= What you need to do =
Lines below that include "nesta" are the answer; copy each one.

Dataset entries
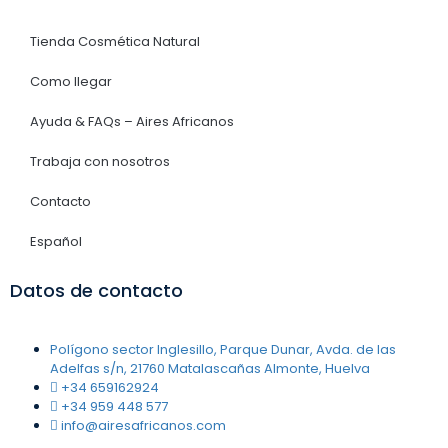
Tienda Cosmética Natural
Como llegar
Ayuda & FAQs – Aires Africanos
Trabaja con nosotros
Contacto
Español
Datos de contacto
Polígono sector Inglesillo, Parque Dunar, Avda. de las
Adelfas s/n, 21760 Matalascañas Almonte, Huelva
+34 659162924
+34 959 448 577
info@airesafricanos.com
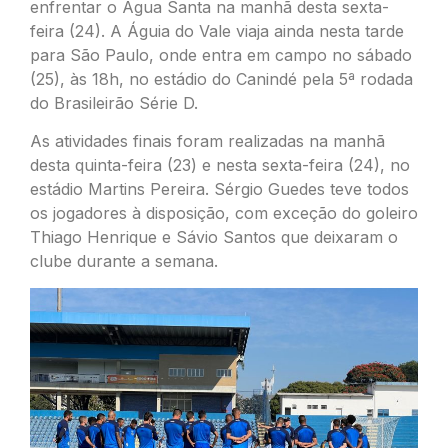
enfrentar o Água Santa na manhã desta sexta-
feira (24). A Águia do Vale viaja ainda nesta tarde
para São Paulo, onde entra em campo no sábado
(25), às 18h, no estádio do Canindé pela 5ª rodada
do Brasileirão Série D.
As atividades finais foram realizadas na manhã
desta quinta-feira (23) e nesta sexta-feira (24), no
estádio Martins Pereira. Sérgio Guedes teve todos
os jogadores à disposição, com exceção do goleiro
Thiago Henrique e Sávio Santos que deixaram o
clube durante a semana.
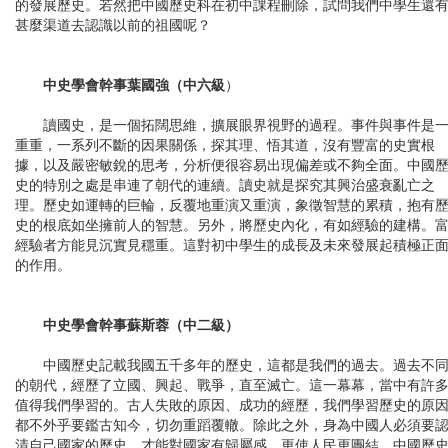
的發展歷史。若然把中國歷史科在初中課程刪除，試問我們中學生還
甚麼渠道去認識以前的祖國呢？
中史學會幹事葉國強（中六級
）
讀國史，是一個拓闊思維，擴展眼界視野的過程。事件與事件是
重重，一系列不斷的因果關係，探其理、悟其道，沒有豐富的史實根
據，以及嚴密敏銳的思考，分析便很容易出現偏差或不夠全面。中國
史的特別之處是串連了朝代的連續。讀史就是探究其興治盛衰亂亡之
理。歷史如運轉的巨輪，反覆地重演又重演，象徵智慧的累積，抱有
史的根底如坐擁前人的智慧。另外，將歷史內化，有如經驗的建構。
經驗者方能見沉實見穩重。這對初中學生的成長及未來發展起積極正
的作用。
中史學會幹事蘇斯蓉（中二級）
中國歷史記載我國五千多年的歷史，這都是我們的過去。過去不
的朝代，經歷了立國、興起、戰爭，直至滅亡。這一幕幕，當中有許
值得我們學習的。古人失敗的原因、成功的經歷，我們學習歷史的原
都不外乎要鑑古知今，切勿重蹈覆轍。除此之外，身為中國人必須要
清自己國家的歷史，才能對國家有歸屬感，更使人民更團結。中國歷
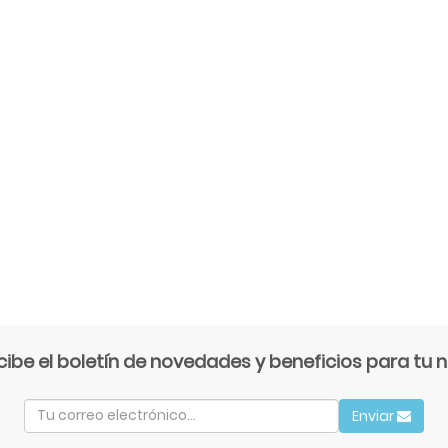
cibe el boletín de novedades y beneficios para tu n
Enviar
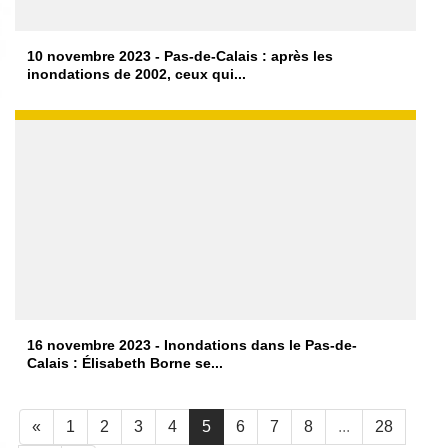
10 novembre 2023 - Pas-de-Calais : après les
inondations de 2002, ceux qui...
16 novembre 2023 - Inondations dans le Pas-de-
Calais : Élisabeth Borne se...
«
1
2
3
4
5
6
7
8
...
28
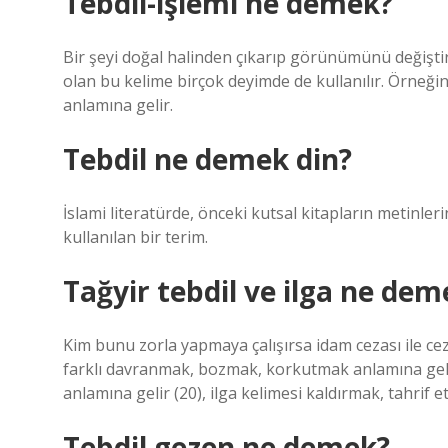
Tebdil-işlemi ne demek?
Bir şeyi doğal halinden çıkarıp görünümünü değişti
olan bu kelime birçok deyimde de kullanılır. Örneğin
anlamına gelir.
Tebdil ne demek din?
İslami literatürde, önceki kutsal kitapların metinler
kullanılan bir terim.
Tağyir tebdil ve ilga ne dem
Kim bunu zorla yapmaya çalışırsa idam cezası ile cez
farklı davranmak, bozmak, korkutmak anlamına gelir
anlamına gelir (20), ilga kelimesi kaldırmak, tahrif 
Tebdil gezen ne demek?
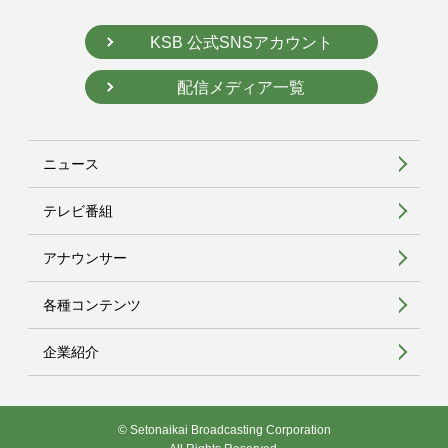
KSB 公式SNSアカウント
配信メディア一覧
ニュース
テレビ番組
アナウンサー
各種コンテンツ
企業紹介
© Setonaikai Broadcasting Corporation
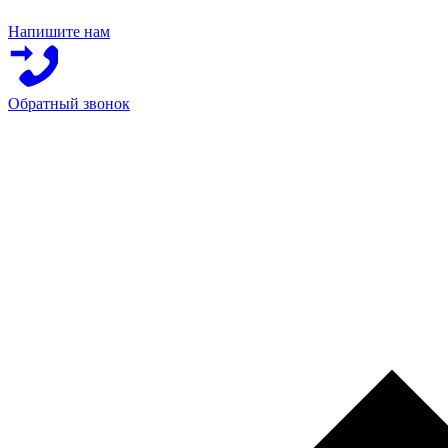
Напишите нам
Обратный звонок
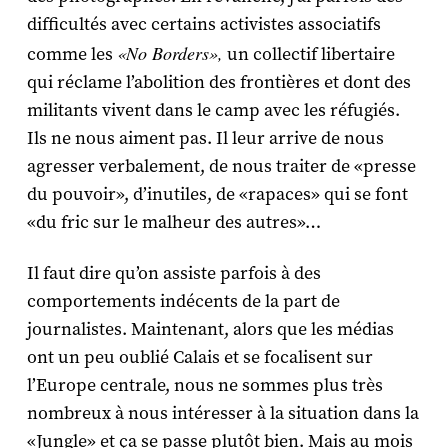
difficultés avec certains activistes associatifs
«No Borders»,
comme les
un collectif libertaire
qui réclame l’abolition des frontières et dont des
militants vivent dans le camp avec les réfugiés.
Ils ne nous aiment pas. Il leur arrive de nous
agresser verbalement, de nous traiter de «presse
du pouvoir», d’inutiles, de «rapaces» qui se font
«du fric sur le malheur des autres»…
Il faut dire qu’on assiste parfois à des
comportements indécents de la part de
journalistes. Maintenant, alors que les médias
ont un peu oublié Calais et se focalisent sur
l’Europe centrale, nous ne sommes plus très
nombreux à nous intéresser à la situation dans la
«Jungle» et ça se passe plutôt bien. Mais au mois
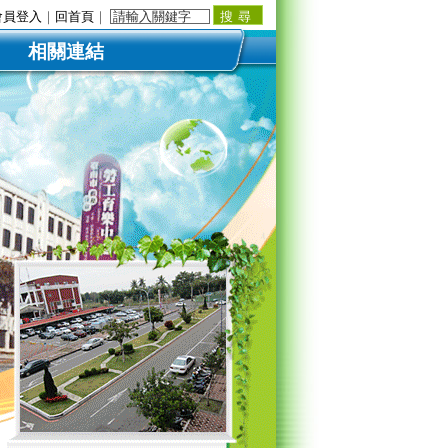
會員登入
｜
回首頁
｜
相關連結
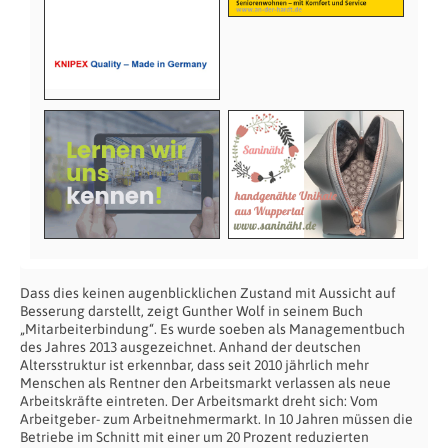
Dass dies keinen augenblicklichen Zustand mit Aussicht auf
Besserung darstellt, zeigt Gunther Wolf in seinem Buch
„Mitarbeiterbindung“. Es wurde soeben als Managementbuch
des Jahres 2013 ausgezeichnet. Anhand der deutschen
Altersstruktur ist erkennbar, dass seit 2010 jährlich mehr
Menschen als Rentner den Arbeitsmarkt verlassen als neue
Arbeitskräfte eintreten. Der Arbeitsmarkt dreht sich: Vom
Arbeitgeber- zum Arbeitnehmermarkt. In 10 Jahren müssen die
Betriebe im Schnitt mit einer um 20 Prozent reduzierten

= Response to this exercise =
feira (24). A Águia do Vale viaja ainda nesta tarde
desta quinta-feira (23) e nesta sexta-feira (24), no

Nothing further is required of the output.